For a smooth slurping experience
It has become almost impossible to find someone that has never had ramen before, let alone someone that has never heard of it. Still, without knowledge of the Japanese language, stepping into a ramen shop in Japan can be a little bit intimidating. That said, this is an experience not to be missed, so get familiar on how ramen is served and slurped in Japan with this article before you duck under a noren, or shop curtain.
1. How to order
Most ramen shop menus are very simple, but that doesn’t mean ordering is simple if you don’t know how to. While ordering methods differ depending on the shop, here is some basic knowledge that won’t hurt you on your ramen rendezvous.
Ticket vending machines: At the majority of ramen shops, you purchase a food ticket at a ticket machine (usually located at the entrance) and put this ticket on the counter in front of your seat or on your table. If the ticket machine has no pictures and you can’t read Japanese, find any of the following characters for a portion of ramen → ラーメン らーめん 中華そば
Once you get used to purchasing food tickets in advance, it is easy to forget to pay at ramen shops that have no ticket machines, so be mindful!
From Konaotoshi to Barikata: At most ramen shops, you can order how you want your noodles cooked. This is especially common in Fukuoka Prefecture, where you will hear customers loudly shout their preferences. If you see people around you do this, how about giving it a try yourself? Just shout any of the following: konaotoshi (almost uncooked), harigane (extremely firm), barikata (very firm), kata (firm), futsu (normal), yawa (soft), bariyawa (very soft).

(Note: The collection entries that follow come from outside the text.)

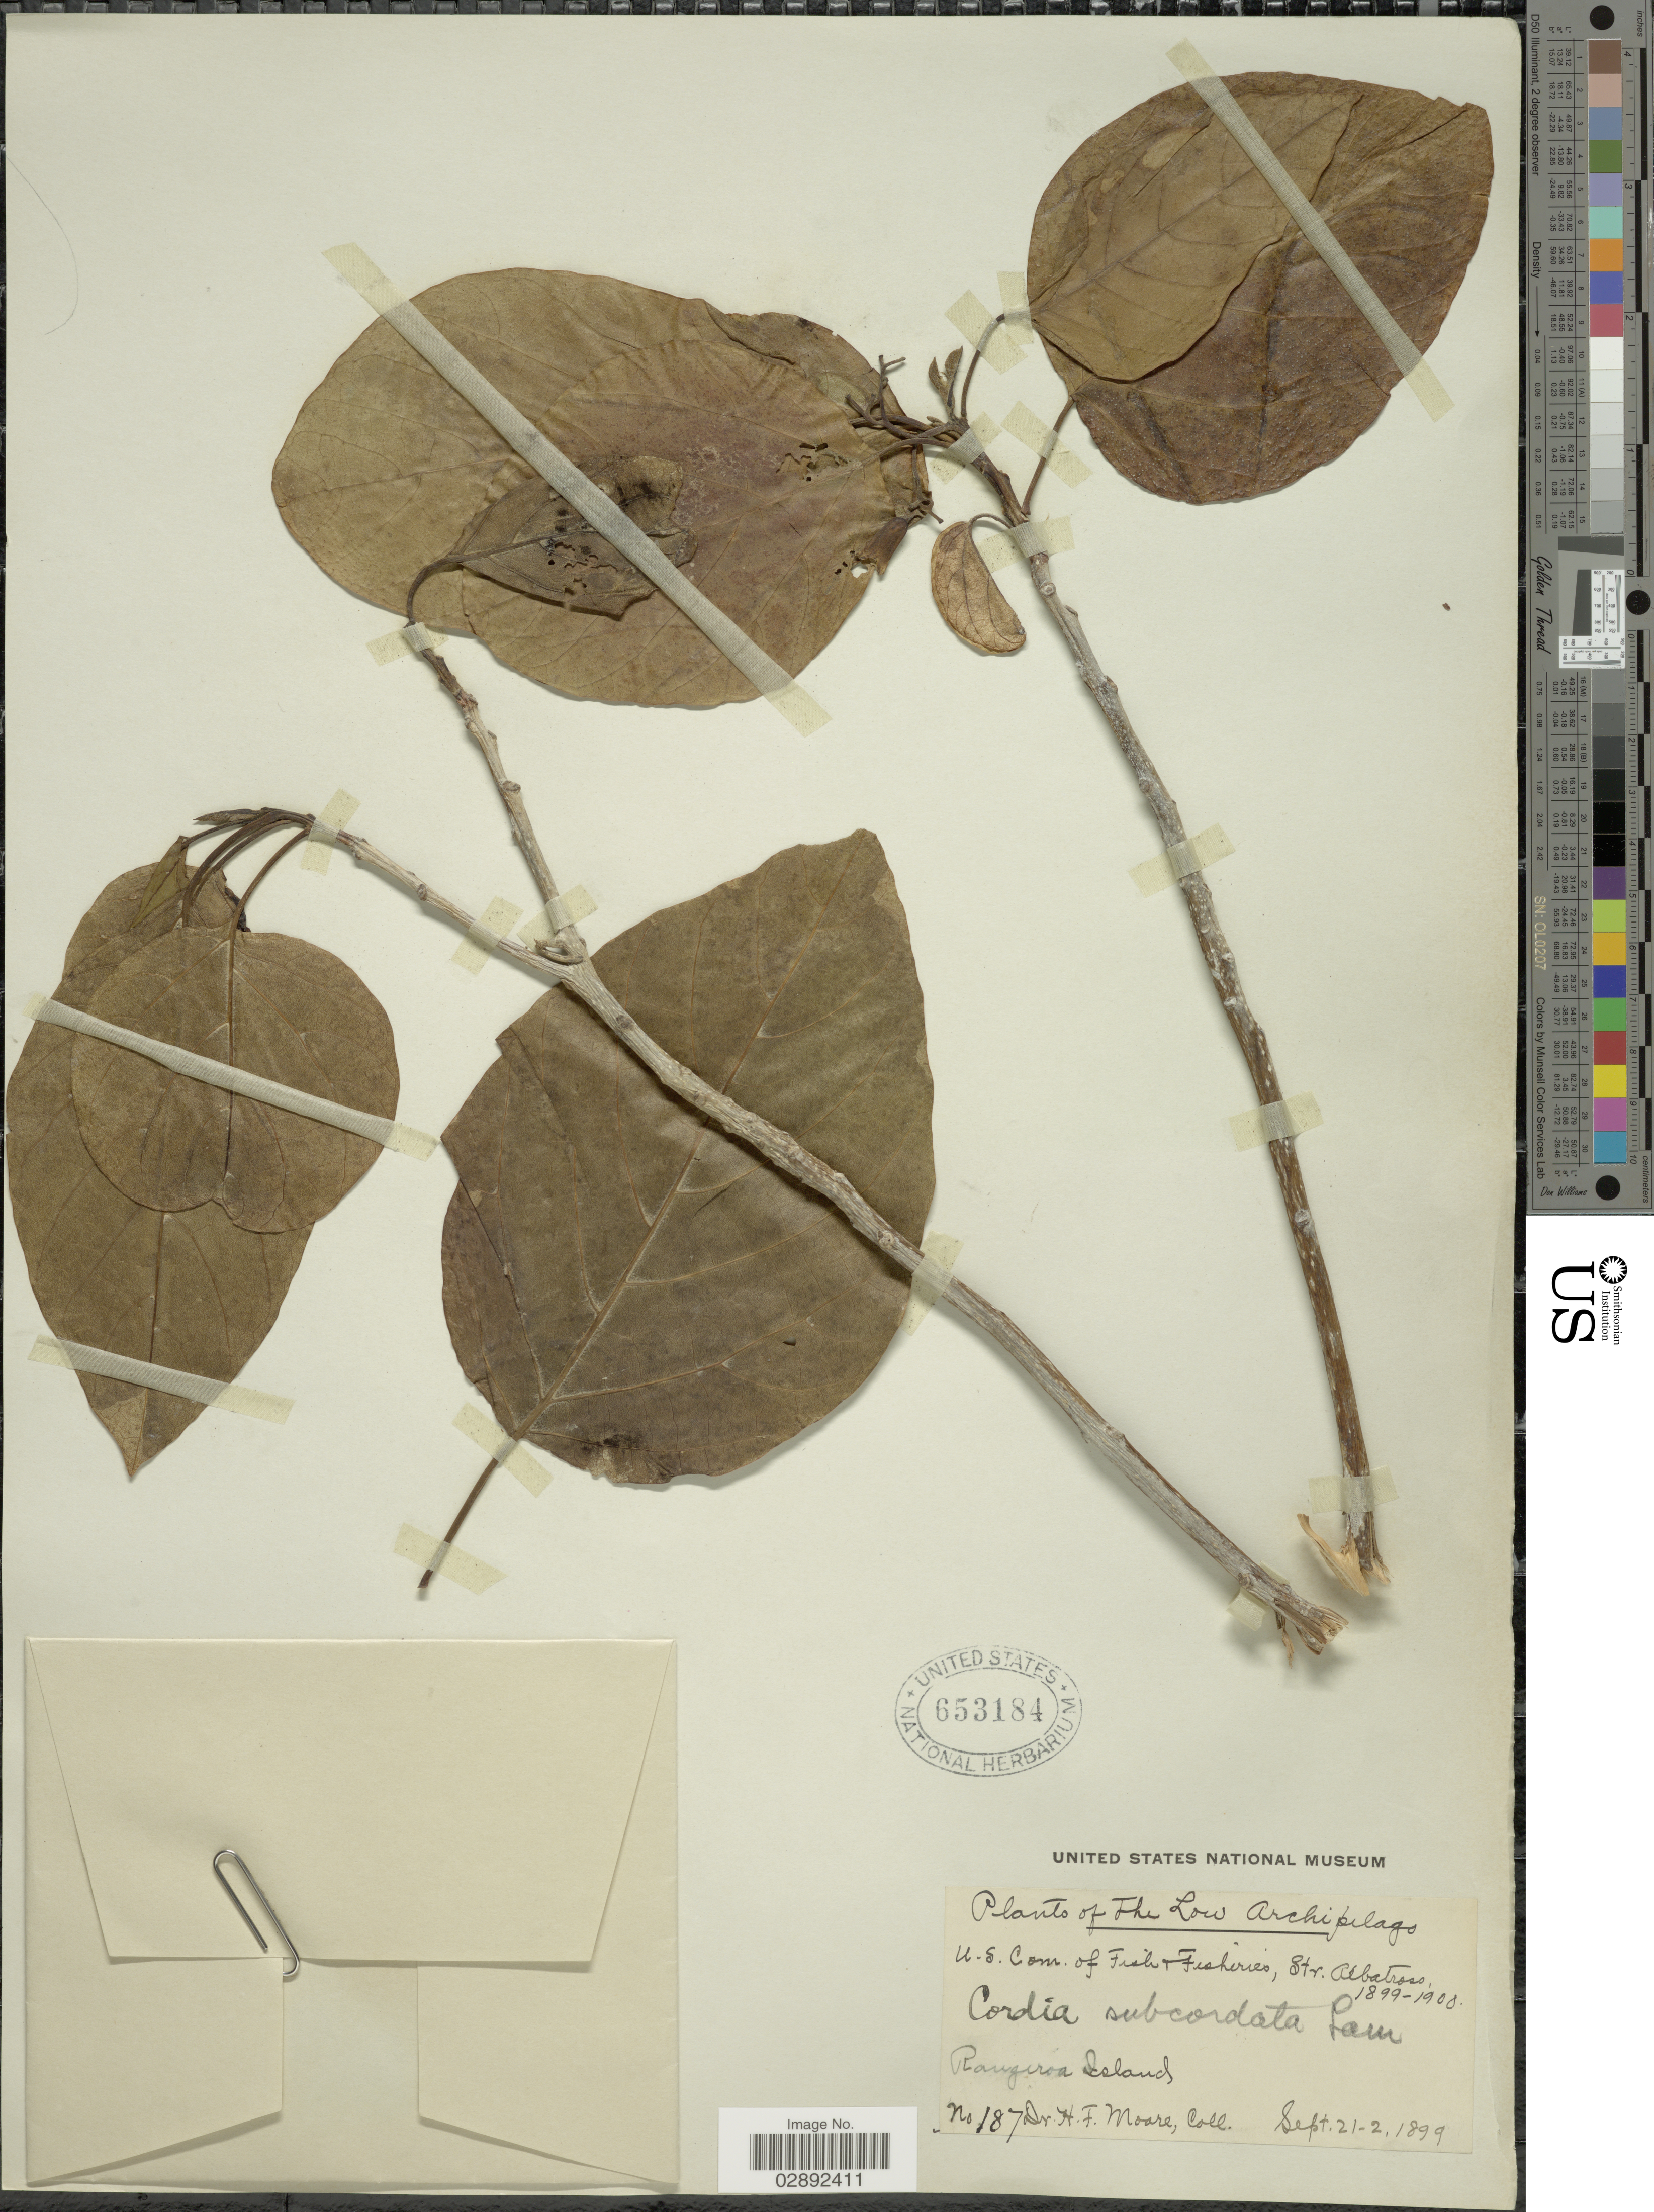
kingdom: Plantae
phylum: Tracheophyta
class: Magnoliopsida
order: Boraginales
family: Cordiaceae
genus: Cordia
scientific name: Cordia subcordata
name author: Lam.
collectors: H. F. Moore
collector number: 187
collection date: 1899-09-02/1899-09-21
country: French Polynesia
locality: Low Archipelago. Rangiroa Island.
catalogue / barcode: US 653184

2. Mastering the art of slurping, or deciding not to.
Depending on your culture, slurping noodles might be unheard of. However, in Japan, slurping your ramen (or other noodles for that matter) are the basics of the basics. Noodles are slurped not with the pure purpose of cooling them down, but also to allow the soup’s flavor to spread throughout one’s mouth. This might sound strange if you are not used to the concept, but note that wine experts are on the side of the Japanese as they prefer to slurp their wine in order to savor its fragrance throughout the mouth. Slurping your noodles can also be seen as a gesture towards the master, showing that you are enjoying your bowl to the max.
Once you have mastered the way of slurping (and even if you decide to go on without doing so), let’s move on to the next step!
3. Don’t take too much time!
Dining at ease while enjoying a conversation is great, but not advisable when you are having ramen. The noodles loose their firmness and become too soft after a short period of time, so eating them right after they are served is considered best. Also, keep in mind that popular ramen shops often have people waiting in long lines in front of the shop to get their hands on a bowl of ramen, so staying too long after finishing your dish can be impolite.
4. End with a gesture from your side
Some might say that the customer is king, but showing that you enjoyed your slurp will make your ramen master’s day. If you are sitting at a counter seat, putting your finished ramen bowl back on the counter top is a gesture that is always welcome. Don’t forget to say “Gochisosama” (thank you for the meal), and give a friendly nod as you leave.